//Febbraio 1971, terremoto a Tuscania

Febbraio 1971, terremoto a Tuscania

di | 2022-02-06T07:12:26+01:00 6-2-2022 7:05|Top Blogger|0 Commenti

Sono trascorsi 51 anni, ma quel tragico evento resta impresso nella mente e nel cuore dei tuscanesi, soprattutto quelli che vissero in diretta la distruzione del loro paese, della loro casa. Sabato 6 febbraio 1971, in pieno carnevale, erano da poco passate le 19 quando una prima scossa tellurica investì Tuscania, paese dalle origini etrusche a una manciata di chilometri da Viterbo, capoluogo della Tuscia laziale. Più tardi, alle 22.25, un’altra scossa ancora più distruttiva che fece registrare una magnitudo momento di 5.2 e un’intensità stimata tra il VIII e il IX grado della scala Mercalli. L’epicentro fu segnato tra Arlena di Castro e Tuscania e fu proprio quest’ultima a subire i danni più gravi. Si contarono 33 vittime tra cui tre bambini; gli sfollati oltre quattromila, più della metà degli abitanti. La maggior parte delle antiche abitazioni, prive di fondamenta, si accartocciano su se stesse. La gente si riversò in strada in preda alla disperazione. Polvere ovunque, lamenti, urla di dolore. Si scava a mani nude per salvare la gente bloccata sotto le macerie e soccorrere i feriti. Già dal giorno successivo al sisma si mise in moto una catena di solidarietà che coinvolse tutta Italia. Tra i giovani volontari ad arrivare per primi furono gli studenti dell’Università La Sapienza di Roma.

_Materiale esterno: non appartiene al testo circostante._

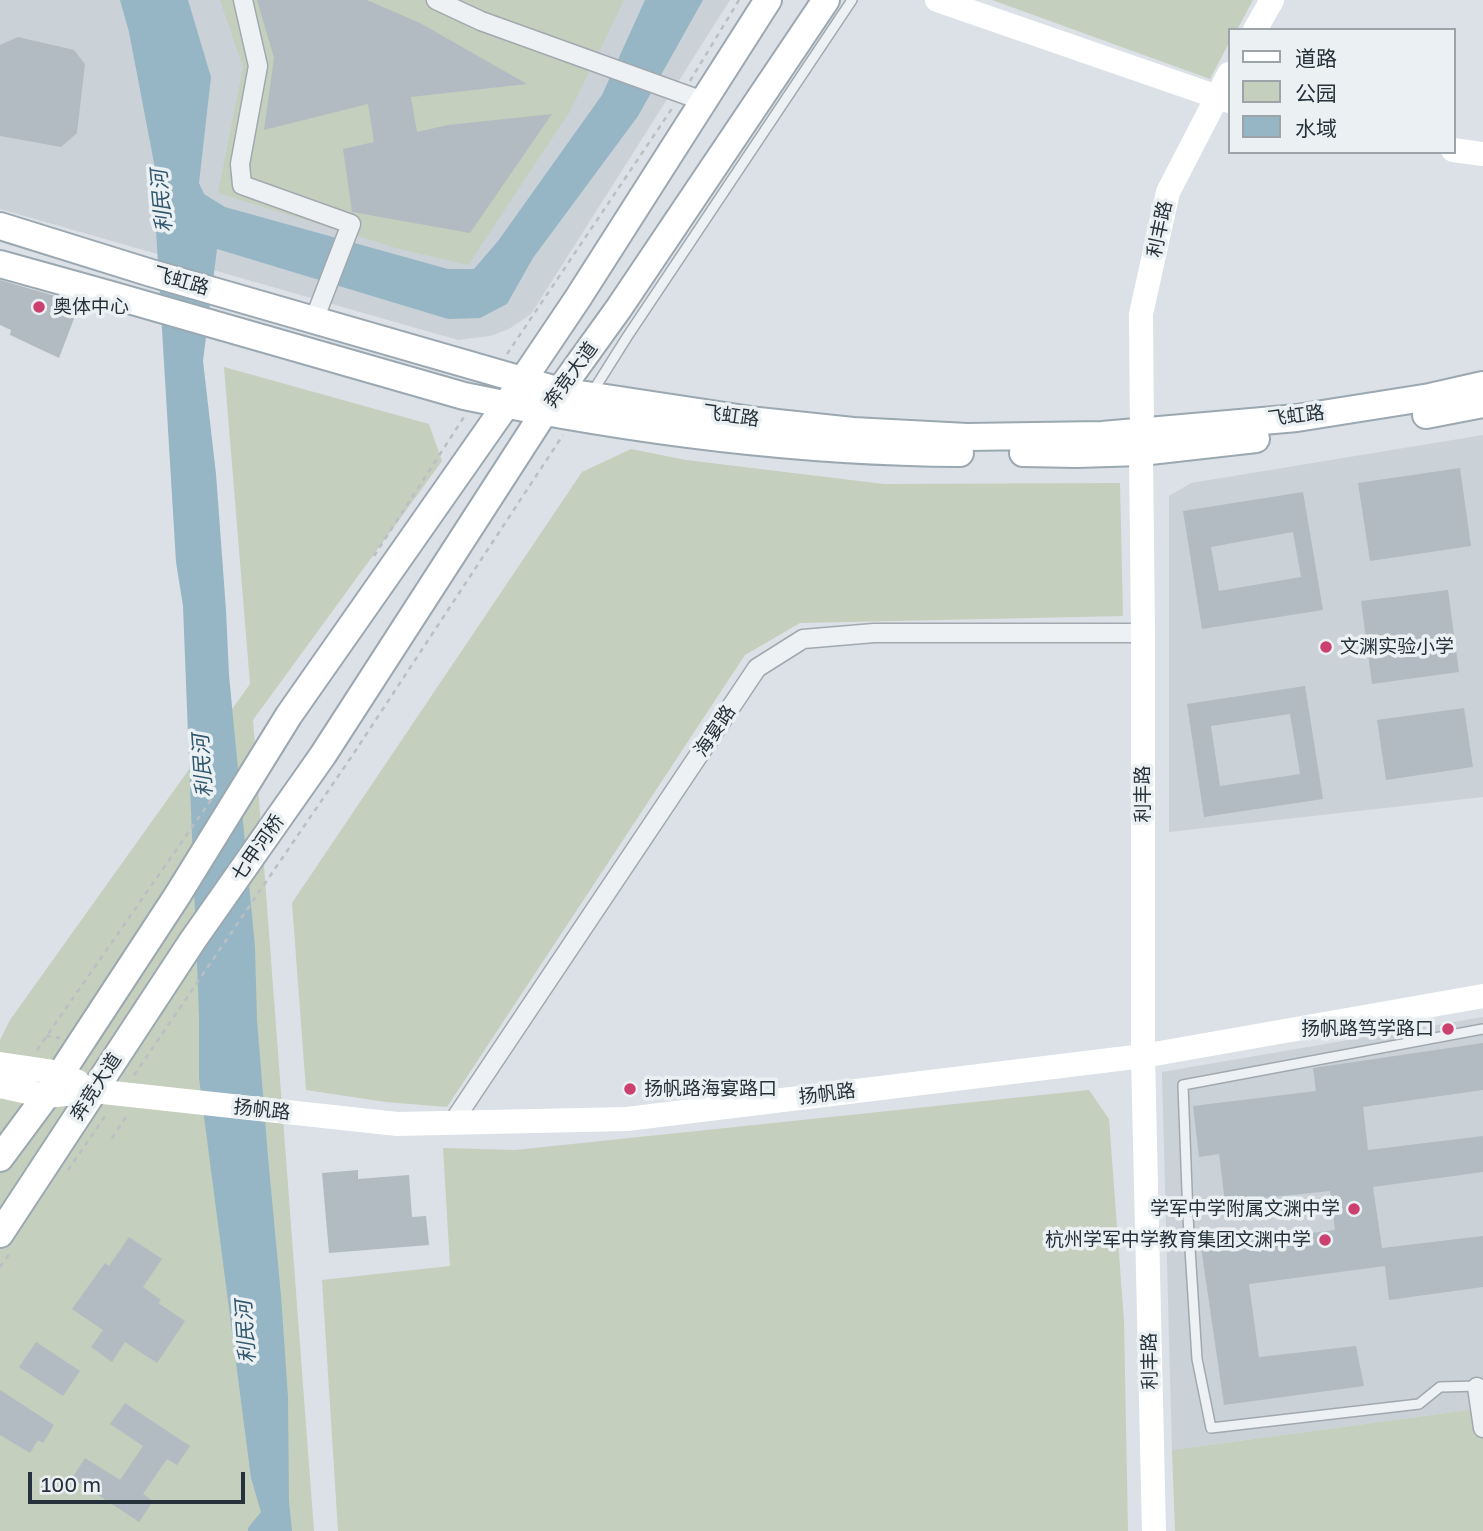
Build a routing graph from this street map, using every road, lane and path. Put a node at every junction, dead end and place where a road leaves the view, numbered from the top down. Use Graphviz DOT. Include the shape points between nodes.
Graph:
graph roads {
  1 [pos="243,0"];
  2 [pos="436,0"];
  3 [pos="738,0"];
  4 [pos="768,0"];
  5 [pos="826,0"];
  6 [pos="852,0"];
  7 [pos="937,0"];
  8 [pos="1272,0"];
  9 [pos="1256,28"];
  10 [pos="1228,78"];
  11 [pos="692,98"];
  12 [pos="1223,99"];
  13 [pos="1455,150"];
  14 [pos="1483,154"];
  15 [pos="0,226"];
  16 [pos="0,264"];
  17 [pos="314,320"];
  18 [pos="495,372"];
  19 [pos="522,380"];
  20 [pos="1483,385"];
  21 [pos="476,399"];
  22 [pos="552,401"];
  23 [pos="1483,404"];
  24 [pos="506,405"];
  25 [pos="583,406"];
  26 [pos="1141,441"];
  27 [pos="373,558"];
  28 [pos="1143,633"];
  29 [pos="323,755"];
  30 [pos="213,797"];
  31 [pos="193,940"];
  32 [pos="1483,996"];
  33 [pos="1483,1029"];
  34 [pos="1143,1056"];
  35 [pos="12,1066"];
  36 [pos="61,1073"];
  37 [pos="0,1086"];
  38 [pos="94,1091"];
  39 [pos="46,1096"];
  40 [pos="124,1106"];
  41 [pos="453,1122"];
  42 [pos="112,1138"];
  43 [pos="0,1158"];
  44 [pos="0,1234"];
  45 [pos="1480,1386"];
  46 [pos="1483,1428"];
  47 [pos="1154,1531"];
  1 -- 17 [label="street" via="258,66 240,164 242,185 351,224"];
  2 -- 11 [label="street" via="481,21"];
  3 -- 11 [label="path"];
  4 -- 11 [label="main road, 奔竞大道"];
  5 -- 22 [label="main road, 奔竞大道"];
  6 -- 25 [label="lane"];
  7 -- 12 [label="street"];
  8 -- 9 [label="street"];
  10 -- 12 [label="street, 利丰路"];
  11 -- 18 [label="path"];
  11 -- 19 [label="main road, 奔竞大道" via="578,298"];
  12 -- 26 [label="street, 利丰路" via="1168,192 1141,314"];
  13 -- 14 [label="street"];
  15 -- 17 [label="main road, 飞虹路"];
  16 -- 21 [label="main road, 飞虹路"];
  17 -- 18 [label="main road, 飞虹路"];
  18 -- 19 [label="main road, 飞虹路"];
  19 -- 22 [label="main road, 飞虹路"];
  19 -- 24 [label="main road, 奔竞大道"];
  20 -- 26 [label="main road, 飞虹路"];
  21 -- 24 [label="main road, 飞虹路"];
  21 -- 27 [label="path"];
  22 -- 24 [label="main road, 飞虹路"];
  22 -- 25 [label="main road, 飞虹路"];
  22 -- 29 [label="main road, 奔竞大道"];
  23 -- 26 [label="main road, 飞虹路" via="1294,435"];
  24 -- 36 [label="main road, 奔竞大道" via="289,715"];
  25 -- 26 [label="main road, 飞虹路" via="653,430 898,453 1077,454"];
  25 -- 40 [label="path"];
  26 -- 28 [label="street, 利丰路"];
  28 -- 34 [label="street, 利丰路"];
  28 -- 41 [label="street, 海宴路" via="874,633 803,639 757,668"];
  29 -- 31 [label="main road, 七甲河桥"];
  30 -- 35 [label="path"];
  31 -- 38 [label="main road, 奔竞大道"];
  32 -- 34 [label="street, 扬帆路"];
  33 -- 45 [label="lane" via="1183,1085 1197,1359 1211,1428 1419,1404 1440,1387"];
  34 -- 41 [label="street, 扬帆路" via="626,1119"];
  34 -- 47 [label="street, 利丰路"];
  35 -- 36 [label="street"];
  36 -- 38 [label="street"];
  36 -- 39 [label="main road, 奔竞大道"];
  37 -- 39 [label="street, 扬帆路"];
  38 -- 39 [label="street, 扬帆路"];
  38 -- 40 [label="street, 扬帆路"];
  38 -- 44 [label="main road, 奔竞大道"];
  39 -- 43 [label="main road, 奔竞大道"];
  40 -- 41 [label="street, 扬帆路" via="187,1102 397,1124"];
  40 -- 42 [label="path"];
  45 -- 46 [label="street"];
}
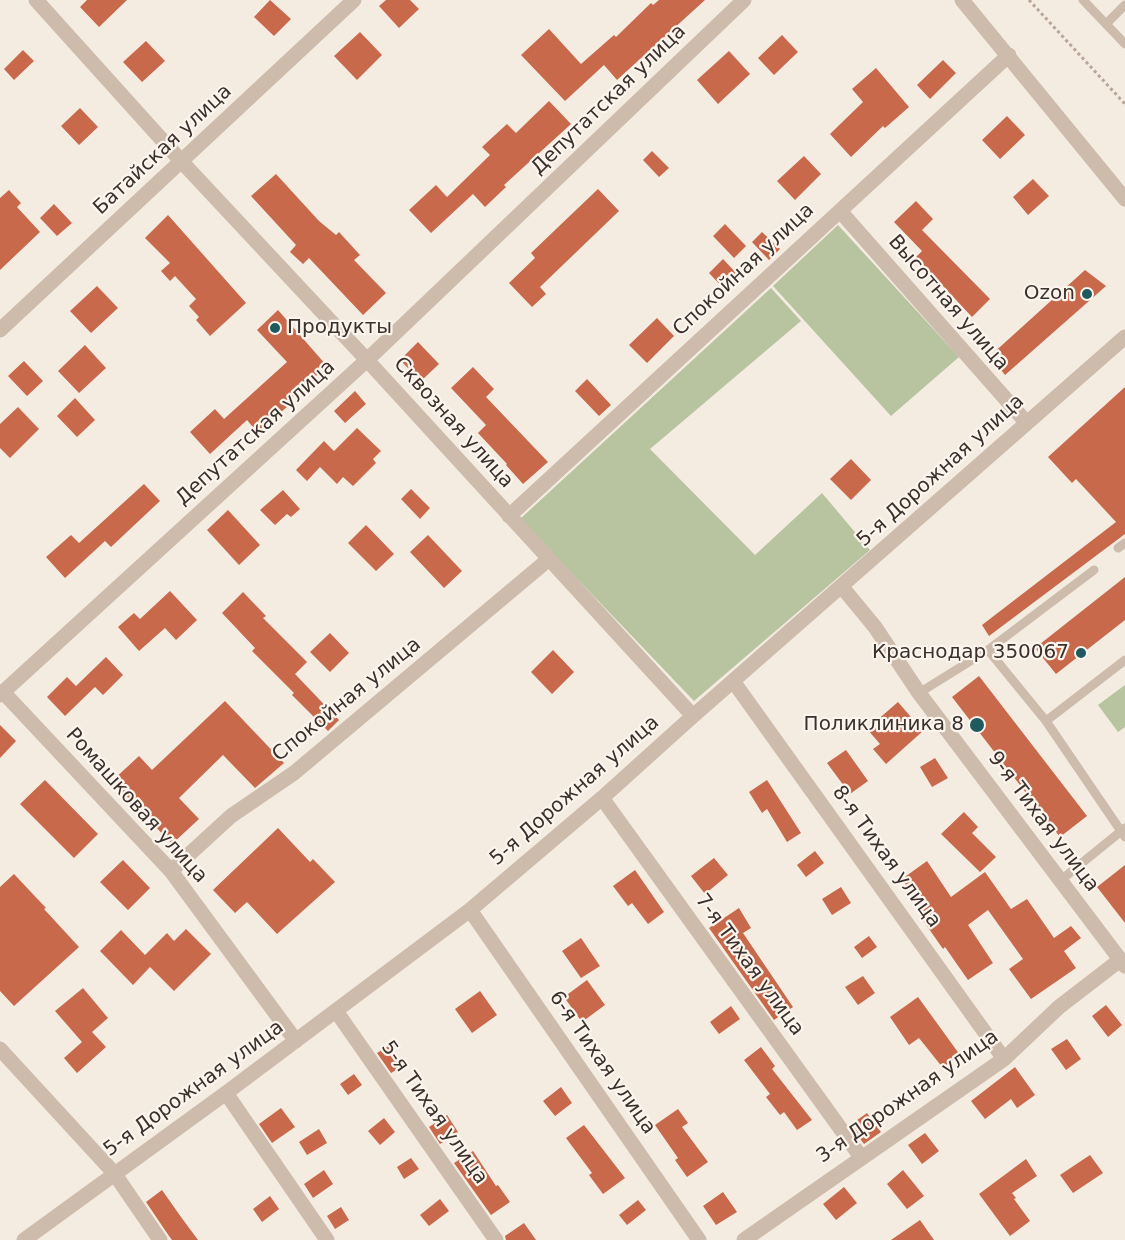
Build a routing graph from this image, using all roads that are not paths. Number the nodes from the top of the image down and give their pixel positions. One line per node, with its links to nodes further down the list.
1 (36, 0): 10 (street, Сквозная улица)
2 (354, 0): 10 (street, Батайская улица)
3 (744, 0): 15 (street, Депутатская улица)
4 (962, 0): 9 (street)
5 (1083, 0): 7 (lane)
6 (1125, 5): 7 (lane)
7 (1106, 24): 8 (lane)
8 (1125, 44)
9 (1009, 55): 11 (street); 12 (street, Спокойная улица)
10 (182, 162): 13 (street, Батайская улица); 15 (street, Сквозная улица)
11 (1125, 199)
12 (840, 211): 16 (street, Высотная улица); 17 (street, Спокойная улица)
13 (0, 330)
14 (1125, 337): 16 (street, 5-я Дорожная улица)
15 (368, 360): 17 (street, Сквозная улица); 24 (street, Депутатская улица)
16 (1026, 422): 20 (street, 5-я Дорожная улица)
17 (510, 516): 18 (street, Сквозная улица)
18 (549, 560): 26 (street, Сквозная улица); 30 (street, Спокойная улица)
19 (1094, 570): 21 (lane)
20 (842, 587): 23 (street, 5-я Дорожная улица); 25 (street, 9-я Тихая улица)
21 (988, 650): 25 (lane); 27 (lane)
22 (1125, 660): 27 (lane)
23 (733, 681): 26 (street, 5-я Дорожная улица); 37 (street, 8-я Тихая улица)
24 (2, 693): 30 (street, Ромашковая улица)
25 (919, 693): 31 (street, 9-я Тихая улица)
26 (693, 716): 28 (street, 5-я Дорожная улица)
27 (1046, 721): 29 (lane)
28 (602, 798): 32 (street, 5-я Дорожная улица); 39 (street, 7-я Тихая улица)
29 (1124, 832): 31 (lane)
30 (171, 871): 35 (street, Ромашковая улица)
31 (1061, 880): 33 (street, 9-я Тихая улица)
32 (470, 910): 34 (street, 5-я Дорожная улица); 45 (street, 6-я Тихая улица)
33 (1122, 963): 37 (street, 3-я Дорожная улица)
34 (336, 1011): 35 (street, 5-я Дорожная улица); 44 (street, 5-я Тихая улица)
35 (296, 1041): 38 (street, 5-я Дорожная улица)
36 (0, 1048): 40 (street)
37 (1004, 1059): 39 (street, 3-я Дорожная улица)
38 (226, 1093): 40 (street, 5-я Дорожная улица); 43 (street)
39 (861, 1156): 46 (street, 3-я Дорожная улица)
40 (114, 1173): 41 (street, 5-я Дорожная улица); 42 (street)
41 (24, 1240)
42 (160, 1240)
43 (327, 1240)
44 (496, 1240)
45 (699, 1240)
46 (744, 1240)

I vigili del fuoco rimuovono le macerie a Tuscania

I centri prossimi a Tuscania rimasero praticamente illesi, a parte qualche danno lieve ad Arlena di Castro. Il terremoto fu avvertito anche a Tarquinia e Civitavecchia. Chiuso per evidenti lesioni il ponte sul fiume Marta, lungo la strada che da Viterbo porta a Tuscania.
Secondo gli esperti i motivi più probabili di un danneggiamento così intenso per una magnitudo contenuta sono stati la bassa profondità ipocentrale e l’estrema vulnerabilità del centro storico che all’interno delle mura cittadine venne praticamente raso al suolo. Più del 60% delle case vennero dichiarate inagibili.

Le scosse furono avvertite anche a Viterbo da dove partirono i primi soccorsi. Sul posto arrivarono vigili del fuoco, carabinieri, militari dell’esercito, agenti di polizia, volontari. Il ministero dell’Interno mise subito in moto la macchina dei soccorsi.
Alle prime ore dell’alba del giorno successivo venne allestita una tendopoli con oltre mille posti in località Guadigliolo, completa di cucina da campo, infermeria e servizi. Gravissimi i danni alle abitazioni e al patrimonio artistico di cui è ricco il paese. Il giorno dopo sul luogo del terremoto arrivarono in elicottero il presidente della Repubblica, Giuseppe Saragat, e il capo del Governo, Emilio Colombo.
Le operazioni di ricostruzione iniziarono già una settimana dopo il sisma nella parte esterna al centro storico dove vennero costruite le prime nuove abitazioni (il cosiddetto quartiere Gescal). Merito anche della mobilitazione di una popolazione “testarda e tenace, di antico lignaggio etrusco, legata mani e piedi al territorio”, come in quei giorni scrissero alcuni giornali nazionali.

Eppure non mancarono le polemiche. Motivo del contendere era recuperare il centro storico o trasferire gli sforzi al di fuori delle mura cittadine realizzando nuovi palazzi, nuove abitazioni. In quei giorni su un muro apparve una scritta: “I soldi per le chiese sì, per le case no”. Ma alla fine, visti i risultati, il compromesso sembra aver accontentato tutti: nuove abitazioni al di fuori delle mura ma anche il recupero del centro storico.